----- Data for processing

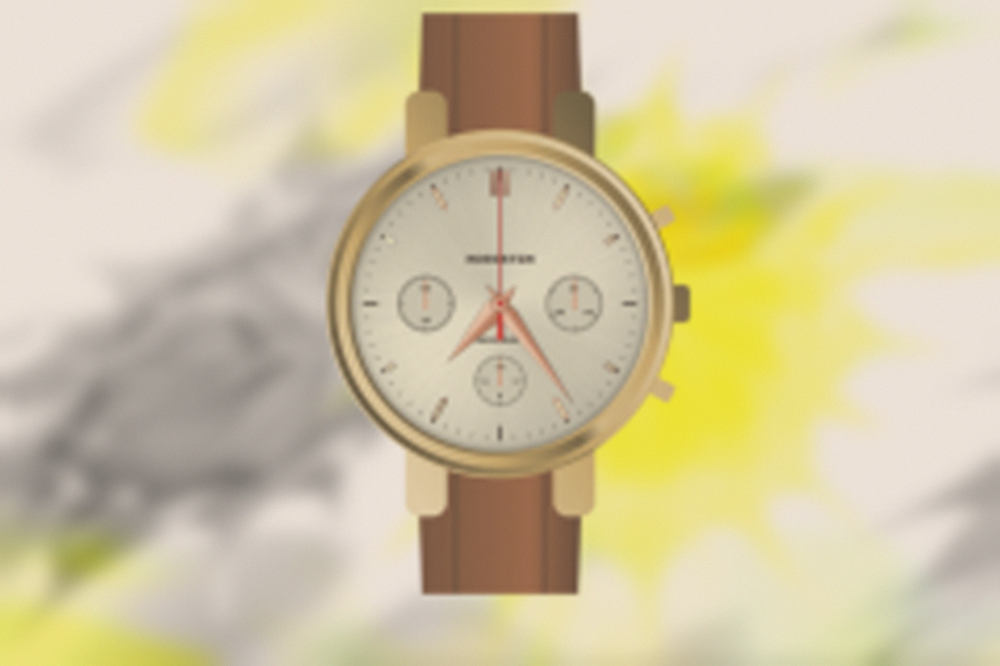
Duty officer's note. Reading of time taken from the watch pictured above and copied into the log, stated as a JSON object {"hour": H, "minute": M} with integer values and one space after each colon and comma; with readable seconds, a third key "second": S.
{"hour": 7, "minute": 24}
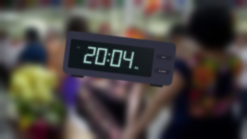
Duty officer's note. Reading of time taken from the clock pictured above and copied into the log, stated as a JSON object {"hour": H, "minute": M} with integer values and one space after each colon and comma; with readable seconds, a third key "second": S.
{"hour": 20, "minute": 4}
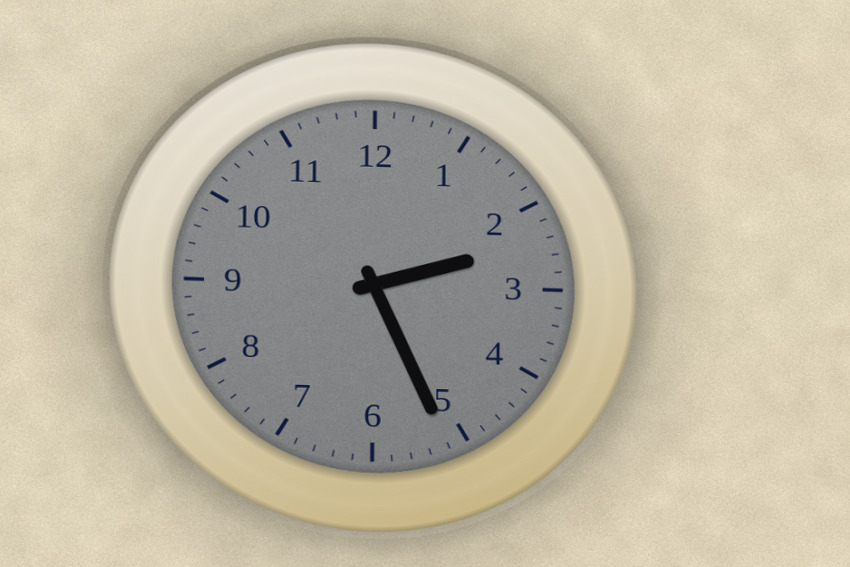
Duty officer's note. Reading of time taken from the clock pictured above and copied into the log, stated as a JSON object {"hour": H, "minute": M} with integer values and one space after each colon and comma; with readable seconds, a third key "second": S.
{"hour": 2, "minute": 26}
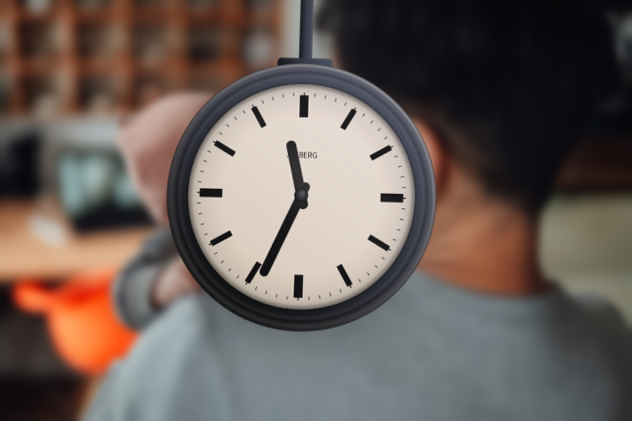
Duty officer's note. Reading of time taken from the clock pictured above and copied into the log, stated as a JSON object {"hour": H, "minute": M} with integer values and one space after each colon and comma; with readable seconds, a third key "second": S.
{"hour": 11, "minute": 34}
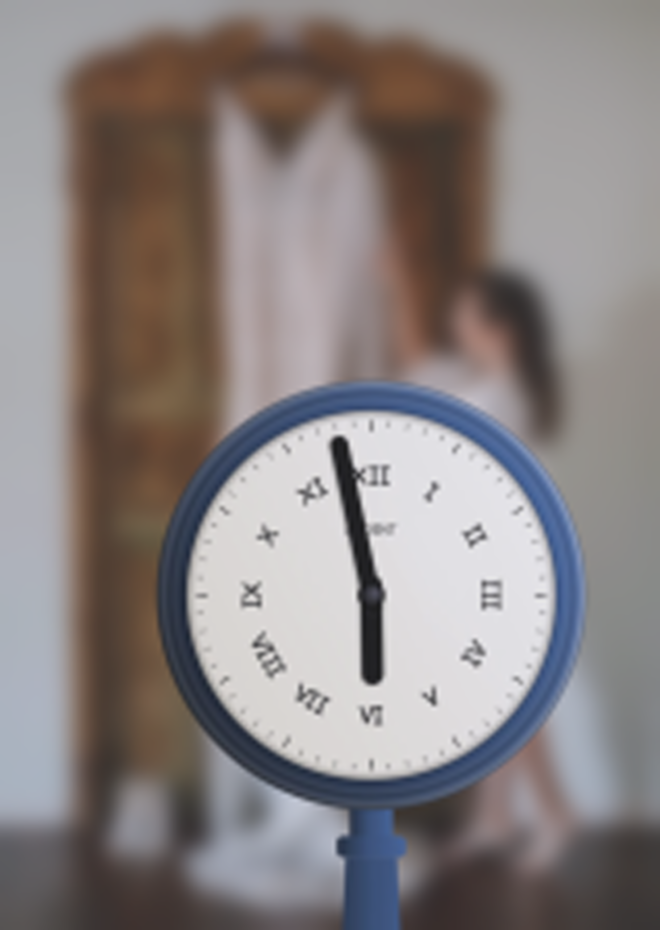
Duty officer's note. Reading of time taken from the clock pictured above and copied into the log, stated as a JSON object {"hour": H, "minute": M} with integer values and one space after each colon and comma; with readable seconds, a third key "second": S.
{"hour": 5, "minute": 58}
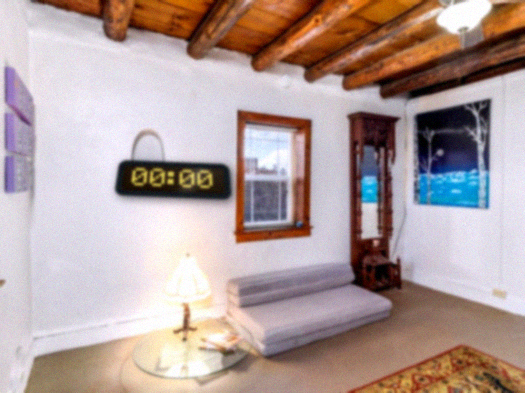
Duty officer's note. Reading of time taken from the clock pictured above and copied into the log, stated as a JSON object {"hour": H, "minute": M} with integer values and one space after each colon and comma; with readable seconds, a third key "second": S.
{"hour": 0, "minute": 0}
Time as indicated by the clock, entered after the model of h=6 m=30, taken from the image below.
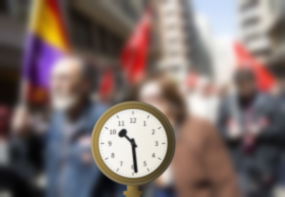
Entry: h=10 m=29
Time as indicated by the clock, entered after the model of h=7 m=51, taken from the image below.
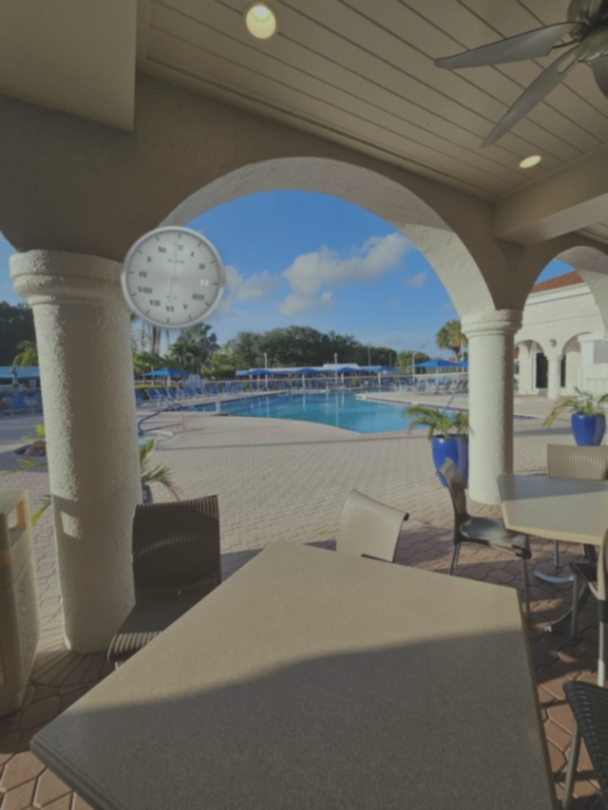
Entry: h=5 m=59
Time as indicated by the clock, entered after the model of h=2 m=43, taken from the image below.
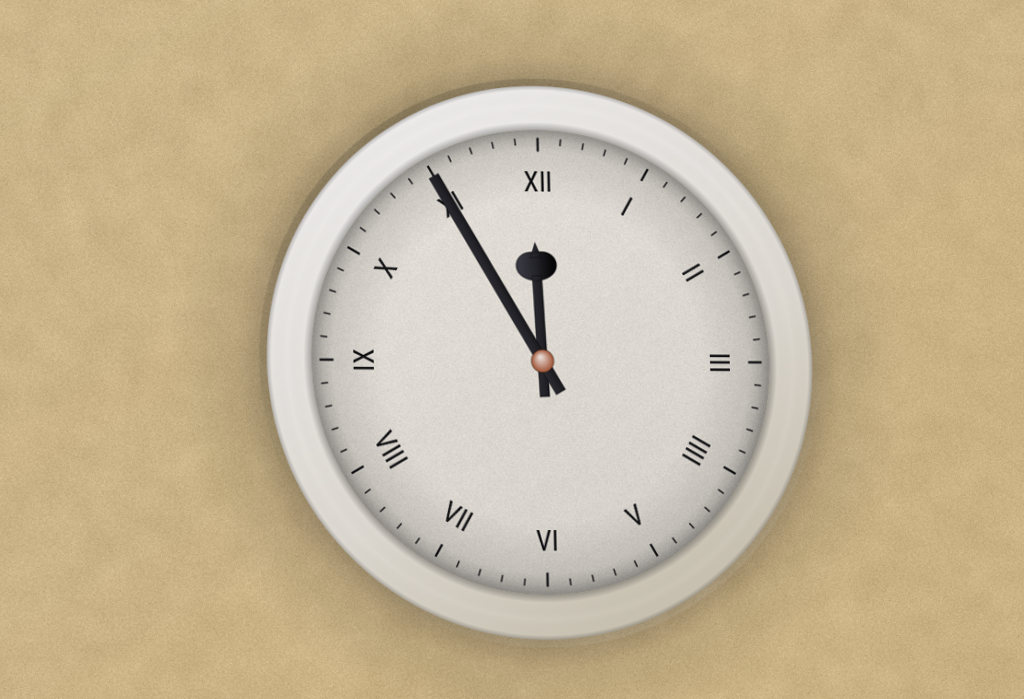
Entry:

----------

**Objective:** Could you rewrite all of the items above, replacing "Duty officer's note" with "Shift supervisor's note" and keeping everything else unchanged? Leave the pictures out of your version.

**Finished exercise:**
Shift supervisor's note. Reading of time taken from the watch pictured above and copied into the log, stated as a JSON object {"hour": H, "minute": M} with integer values and one space after each colon and comma; with readable seconds, a third key "second": S.
{"hour": 7, "minute": 24}
Shift supervisor's note. Reading of time taken from the clock pictured above and copied into the log, stated as a JSON object {"hour": H, "minute": M} with integer values and one space after each colon and comma; with readable seconds, a third key "second": S.
{"hour": 20, "minute": 4}
Shift supervisor's note. Reading of time taken from the clock pictured above and copied into the log, stated as a JSON object {"hour": H, "minute": M} with integer values and one space after each colon and comma; with readable seconds, a third key "second": S.
{"hour": 2, "minute": 26}
Shift supervisor's note. Reading of time taken from the clock pictured above and copied into the log, stated as a JSON object {"hour": H, "minute": M} with integer values and one space after each colon and comma; with readable seconds, a third key "second": S.
{"hour": 11, "minute": 34}
Shift supervisor's note. Reading of time taken from the clock pictured above and copied into the log, stated as a JSON object {"hour": H, "minute": M} with integer values and one space after each colon and comma; with readable seconds, a third key "second": S.
{"hour": 5, "minute": 58}
Shift supervisor's note. Reading of time taken from the clock pictured above and copied into the log, stated as a JSON object {"hour": H, "minute": M} with integer values and one space after each colon and comma; with readable seconds, a third key "second": S.
{"hour": 0, "minute": 0}
Time as indicated by the clock, entered after the model of h=6 m=30, taken from the image below.
Entry: h=10 m=29
Time as indicated by the clock, entered after the model of h=7 m=51, taken from the image below.
Entry: h=5 m=59
Time as indicated by the clock, entered after the model of h=2 m=43, taken from the image below.
Entry:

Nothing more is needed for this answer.